The Best Dementia Facilities Have a Different Philosophy

Lynn Martelli
Lynn Martelli

When a medical condition impacts how we think and look back on our lives, it addresses a very fundamental, profound aspect of life itself. A physical condition impairing, say, a limb is very different than one affecting our brain, as that dictates how we think about it.

Specialists at dementia facilities need to be very philosophical when it comes to treating patients because they need to balance practical needs like their physical safety with showing dignity and concern for the whole of their lives.

Let’s check out the leading philosophies of the best dementia care centres.

Belonging Matters

Residents need to feel like they’re at home wherever they live, or they don’t truly belong there. Belonging is an easy thing to discuss, but it’s harder to make a person feel. The difficulty of this task only increases when the person struggles with memory issues and other symptoms of dementia to a severe extent.

Thankfully, dementia care facilities like Sagecare understand how to make all residents feel like they’re at home by making dementia seem like just another ordinary aspect of life. That way, residents can relax and don’t need to work hard to maintain the appearance of holding their “self” together.

Residents feel like they belong when they’re surrounded by caring staff who understand who they are and support them in an environment that plays to their strengths.

Growth and Laughter

Leading dementia facilities understand that the condition does not represent for residents the end of their personal journey and joyousness. True, cognitive changes happen, and they make that road different than expected and sometimes challenging.

However, there are still immense chances for growth, meaning, and joy ahead. No matter how the conditions and symptoms of dementia patients stress their carers at a given moment, there’s always a bright and happy future ahead.

Abilities Grow and Decline

Change doesn’t constantly move in only one direction.
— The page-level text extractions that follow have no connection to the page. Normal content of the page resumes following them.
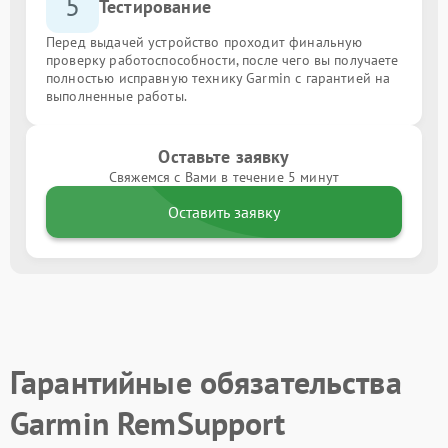
5
Тестирование
Перед выдачей устройство проходит финальную
проверку работоспособности, после чего вы получаете
полностью исправную технику Garmin с гарантией на
выполненные работы.
Оставьте заявку
Свяжемся с Вами в течение 5 минут
Оставить заявку
Гарантийные обязательства
Garmin RemSupport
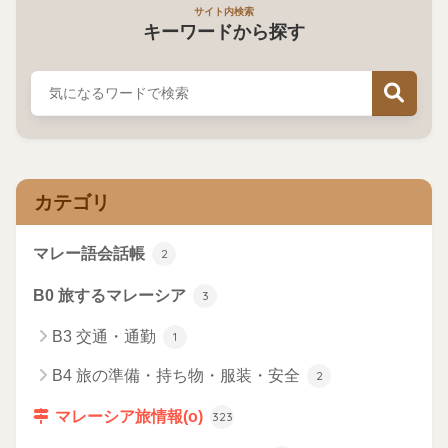
サイト内検索
キーワードから探す
カテゴリ
マレー語会話帳
2
B0 旅するマレーシア
3
B3 交通・通勤
1
B4 旅の準備・持ち物・服装・安全
2
マレーシア旅情報(o)
323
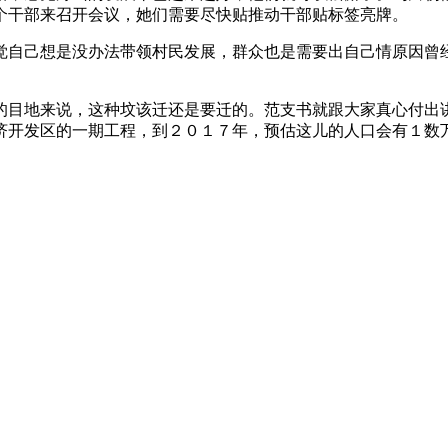
个干部来召开会议，她们需要尽快贴推动干部贴标签亮牌。
觉自己想是没办法带领村民发展，群众也是需要出自己情原因曾
的目地来说，这种坟该迁还是要迁的。范支书就跟大家真心付出
济开发区的一期工程，到２０１７年，预估这儿的人口会有１数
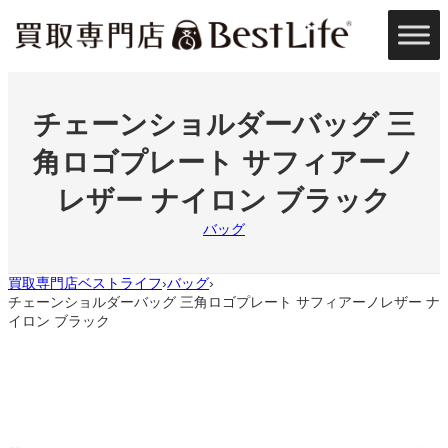
内
容
を
ス
キ
ッ
チェーンショルダーバッグ 三
プ
角ロゴプレート サフィアーノ
レザー ナイロン ブラック
バッグ
買取専門店ベストライフ
バッグ
›
›
チェーンショルダーバッグ 三角ロゴプレート サフィアーノレザー ナ
イロン ブラック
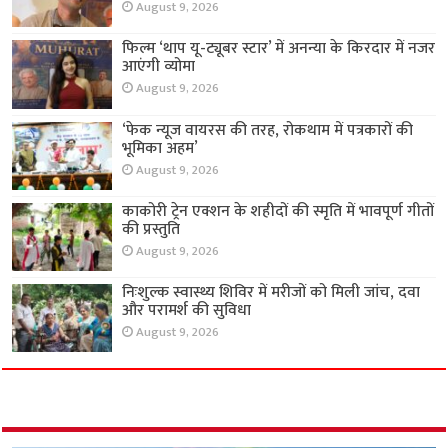
August 9, 2026
फिल्म ‘थाप यू-ट्यूबर स्टार’ में अनन्या के किरदार में नजर
आएंगी व्योमा
August 9, 2026
‘फेक न्यूज वायरस की तरह, रोकथाम में पत्रकारों की
भूमिका अहम’
August 9, 2026
काकोरी ट्रेन एक्शन के शहीदों की स्मृति में भावपूर्ण गीतों
की प्रस्तुति
August 9, 2026
निःशुल्क स्वास्थ्य शिविर में मरीजों को मिली जांच, दवा
और परामर्श की सुविधा
August 9, 2026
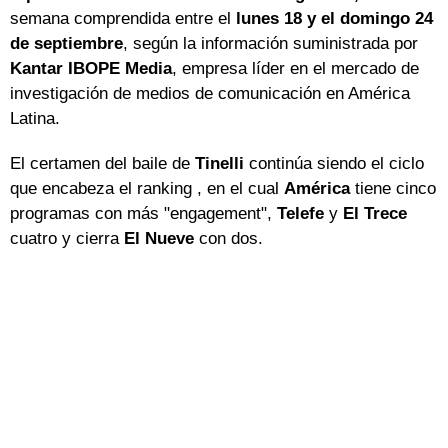
semana comprendida entre el
lunes 18 y el domingo 24
de septiembre
, según la información suministrada por
Kantar IBOPE Media
, empresa líder en el mercado de
investigación de medios de comunicación en América
Latina.
El certamen del baile de
Tinelli
continúa siendo el ciclo
que encabeza el ranking , en el cual
América
tiene cinco
programas con más "engagement",
Telefe
y
El Trece
cuatro y cierra
El Nueve
con dos.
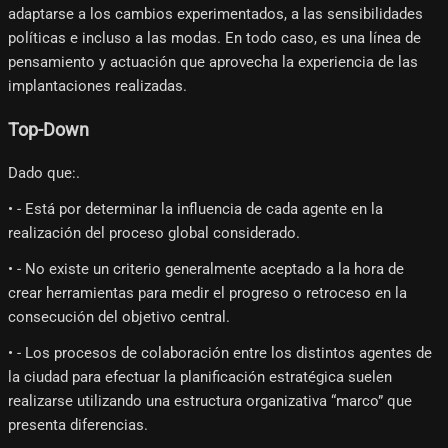
adaptarse a los cambios experimentados, a las sensibilidades
políticas e incluso a las modas. En todo caso, es una línea de
pensamiento y actuación que aprovecha la experiencia de las
implantaciones realizadas.
Top-Down
Dado que:.
• - Está por determinar la influencia de cada agente en la
realización del proceso global considerado.
• - No existe un criterio generalmente aceptado a la hora de
crear herramientas para medir el progreso o retroceso en la
consecución del objetivo central.
• - Los procesos de colaboración entre los distintos agentes de
la ciudad para efectuar la planificación estratégica suelen
realizarse utilizando una estructura organizativa “marco” que
presenta diferencias.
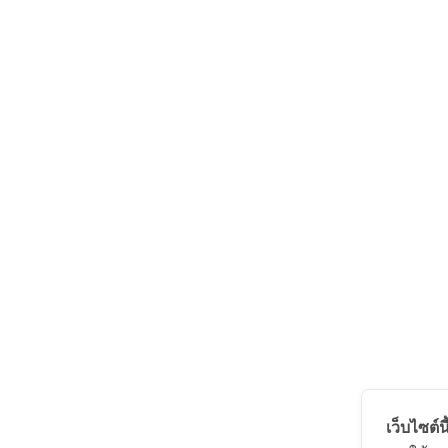
เว็บไซต์นี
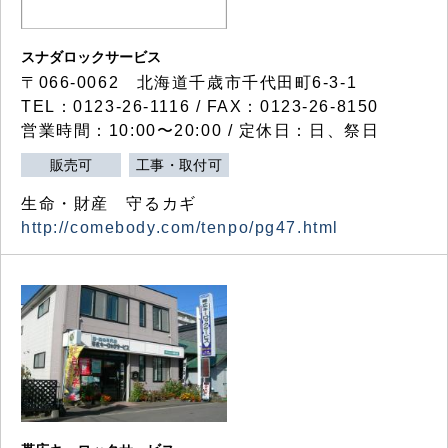
スナダロックサービス
〒066-0062 北海道千歳市千代田町6-3-1
TEL：0123-26-1116 / FAX：0123-26-8150
営業時間：10:00〜20:00 / 定休日：日、祭日
販売可
工事・取付可
生命・財産 守るカギ
http://comebody.com/tenpo/pg47.html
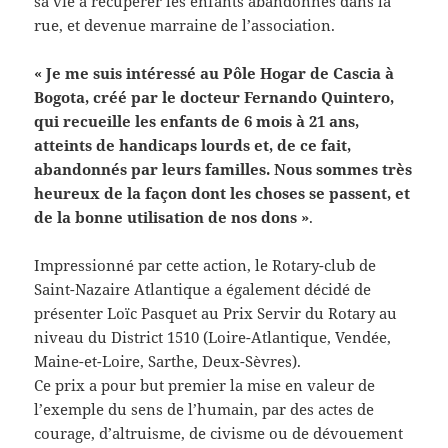
sa vie à récupérer les enfants abandonnés dans la
rue, et devenue marraine de l’association.
« Je me suis intéressé au Pôle Hogar de Cascia à
Bogota, créé par le docteur Fernando Quintero,
qui recueille les enfants de 6 mois à 21 ans,
atteints de handicaps lourds et, de ce fait,
abandonnés par leurs familles. Nous sommes très
heureux de la façon dont les choses se passent, et
de la bonne utilisation de nos dons »
.
Impressionné par cette action, le Rotary-club de
Saint-Nazaire Atlantique a également décidé de
présenter Loïc Pasquet au Prix Servir du Rotary au
niveau du District 1510 (Loire-Atlantique, Vendée,
Maine-et-Loire, Sarthe, Deux-Sèvres).
Ce prix a pour but premier la mise en valeur de
l’exemple du sens de l’humain, par des actes de
courage, d’altruisme, de civisme ou de dévouement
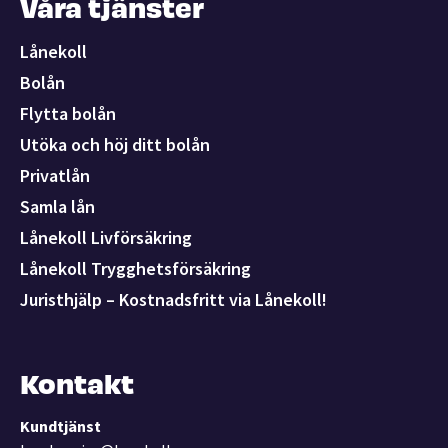
Våra tjänster
Lånekoll
Bolån
Flytta bolån
Utöka och höj ditt bolån
Privatlån
Samla lån
Lånekoll Livförsäkring
Lånekoll Trygghetsförsäkring
Juristhjälp – Kostnadsfritt via Lånekoll!
Kontakt
Kundtjänst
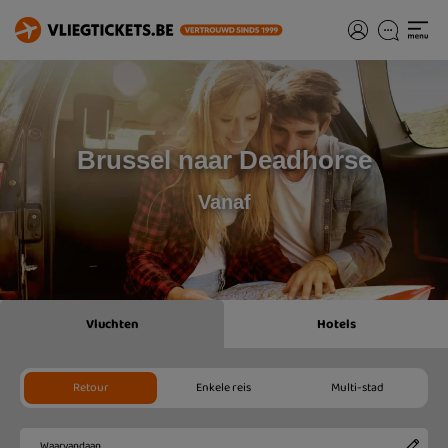
Brussel naar Deadhorse
Vanaf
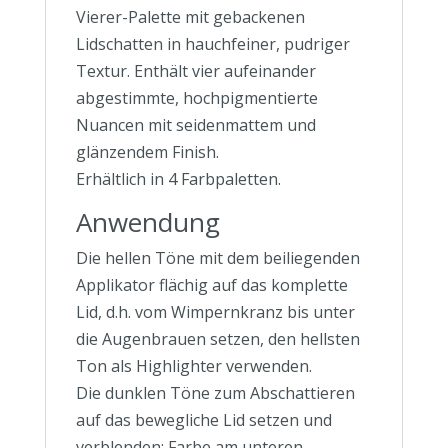
Vierer-Palette mit gebackenen
Lidschatten in hauchfeiner, pudriger
Textur. Enthält vier aufeinander
abgestimmte, hochpigmentierte
Nuancen mit seidenmattem und
glänzendem Finish.
Erhältlich in 4 Farbpaletten.
Anwendung
Die hellen Töne mit dem beiliegenden
Applikator flächig auf das komplette
Lid, d.h. vom Wimpernkranz bis unter
die Augenbrauen setzen, den hellsten
Ton als Highlighter verwenden.
Die dunklen Töne zum Abschattieren
auf das bewegliche Lid setzen und
verblenden; Farbe am unteren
It’s in flux. People’s abilities can improve and decline over the short, medium, and long term. People are also allowed to have bad days. It doesn’t mean they won’t bounce back tomorrow.
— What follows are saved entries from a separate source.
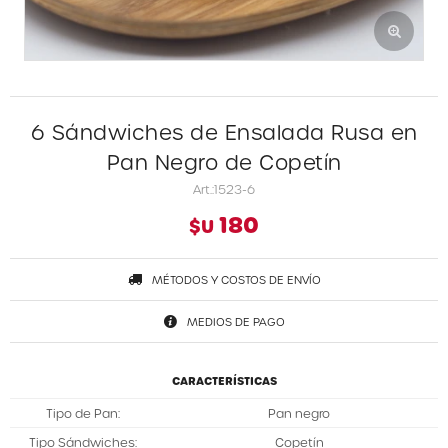
6 Sándwiches de Ensalada Rusa en
Pan Negro de Copetín
1523-6
180
$U
MÉTODOS Y COSTOS DE ENVÍO
MEDIOS DE PAGO
CARACTERÍSTICAS
Tipo de Pan
Pan negro
Tipo Sándwiches
Copetín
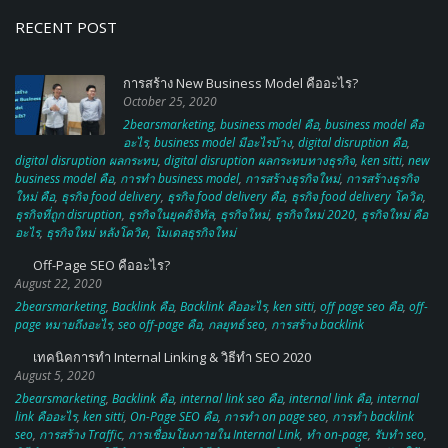
business model คือ
,
การทำ business model
,
การสร้างธุรกิจใหม่
,
การสร้างธุรกิจ
ใหม่ คือ
,
ธุรกิจ food delivery
,
ธุรกิจ food delivery คือ
,
ธุรกิจ food delivery โควิด
,
ธุรกิจที่ถูก disruption
,
ธุรกิจในยุคดิจิทัล
,
ธุรกิจใหม่
,
ธุรกิจใหม่ 2020
,
ธุรกิจใหม่ คือ
อะไร
,
ธุรกิจใหม่ หลังโควิด
,
โมเดลธุรกิจใหม่
Off-Page SEO คืออะไร?
August 22, 2020
2bearsmarketing
,
Backlink คือ
,
Backlink คืออะไร
,
ken sitti
,
off page seo คือ
,
off-
page หมายถึงอะไร
,
seo off-page คือ
,
กลยุทธ์ seo
,
การสร้าง backlink
เทคนิคการทำ Internal Linking & วิธีทำ SEO 2020
August 5, 2020
2bearsmarketing
,
Backlink คือ
,
internal link seo คือ
,
internal link คือ
,
internal
link คืออะไร
,
ken sitti
,
On-Page SEO คือ
,
การทำ on page seo
,
การทํา backlink
seo
,
การสร้าง Traffic
,
การเชื่อมโยงภายใน Internal Link
,
ทำ on-page
,
รับทำ seo
,
วิธีทำ seo 2020
,
วิธีทำ seo google
,
วิธีทํา seo
,
เทคนิค seo 2020
,
เพิ่ม traffic ให้
เว็บ
© 2016 2 Bears Marketing. All Rights Reserved.
Agency Locations:
Thailand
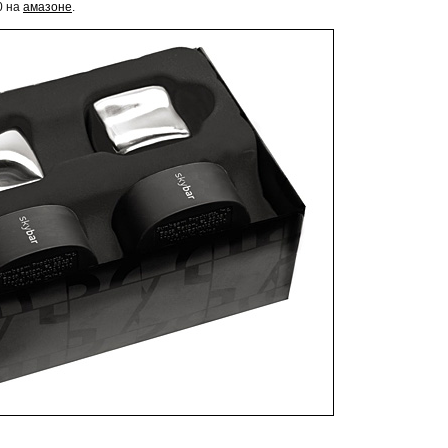
0 на
амазоне
.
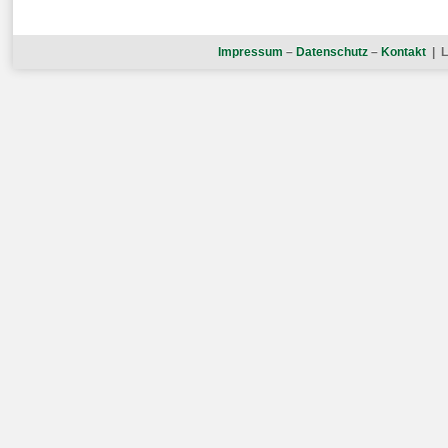
Impressum
–
Datenschutz
–
Kontakt
| L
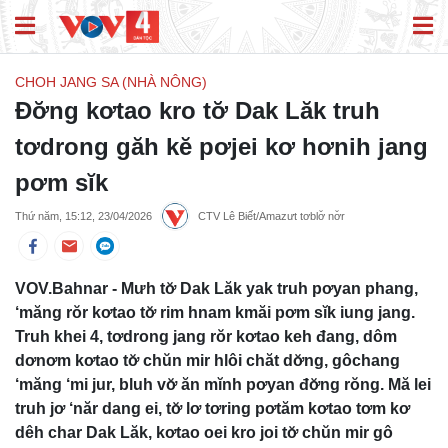
CHOH JANG SA (NHÀ NÔNG)
Đơ̆ng kơtao kro tơ̆ Dak Lăk truh
tơdrong găh kĕ pơjei kơ hơnih jang
pơm sĭk
Thứ năm, 15:12, 23/04/2026
CTV Lê Biết/Amazưt tơblơ̆ nơ̆r
VOV.Bahnar - Mưh tơ̆ Dak Lăk yak truh pơyan phang,
‘măng rŏr kơtao tơ̆ rim hnam kmăi pơm sĭk iung jang.
Truh khei 4, tơdrong jang rŏr kơtao keh đang, dôm
dơnơm kơtao tơ̆ chŭn mir hlôi chăt dơ̆ng, gôchang
‘măng ‘mi jur, bluh vơ̆ ăn mĭnh pơyan đơ̆ng rŏng. Mă lei
truh jơ ‘năr dang ei, tơ̆ lơ tơring pơtăm kơtao tơm kơ
dêh char Dak Lăk, kơtao oei kro joi tơ̆ chŭn mir gô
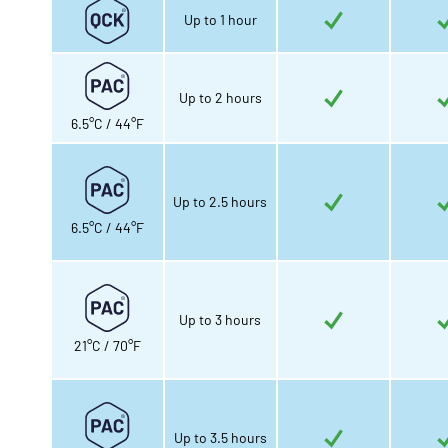
Up to 1 hour
Up to 2 hours
6.5°C / 44°F
Up to 2.5 hours
6.5°C / 44°F
Up to 3 hours
21°C / 70°F
Up to 3.5 hours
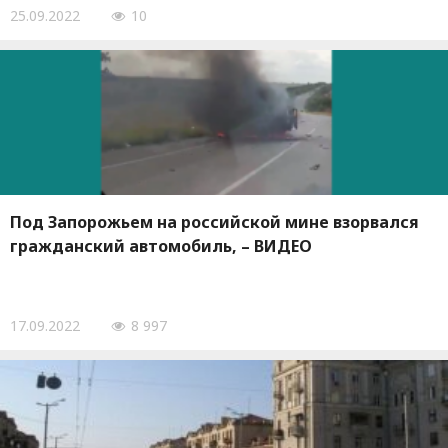
25.09.2022
10
Под Запорожьем на российской мине взорвался
гражданский автомобиль, – ВИДЕО
17.09.2022
8 997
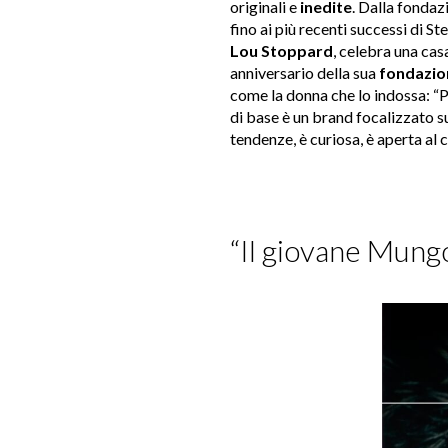
originali e
inedite
. Dalla fondaz
fino ai più recenti successi di 
Lou
Stoppard
, celebra una cas
anniversario della sua
fondazio
come la donna che lo indossa: “
di base è un brand focalizzato 
tendenze, è curiosa, è aperta al
“Il giovane Mung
Alongside this, it’s important to remember that there’s a richness in life that can’t be reduced to logic or reason and that love and meaning can express themselves in unconventional ways. People aren’t worthy of love based on what they do, but who they are. As a person’s mental capacities evolve, that never changes.

How to Act

Philosophy needs to be blended with action when it comes to caring for people with dementia. It’s not always easy or possible to separate belief from action, but in general, leading dementia carers need to check their assumptions and motivations, presume capacity, seek continual consent, and protect the sanctity of the home.

There are competing directives sometimes, but knowledgeable, experienced carers understand how to balance medical support with the type of personalized concern that everybody needs. Ultimately, they need to do what’s right for the patient’s medical care, spiritual well-being, and basic dignity. Look to a facility with a great track record of care and a wise philosophical grasp.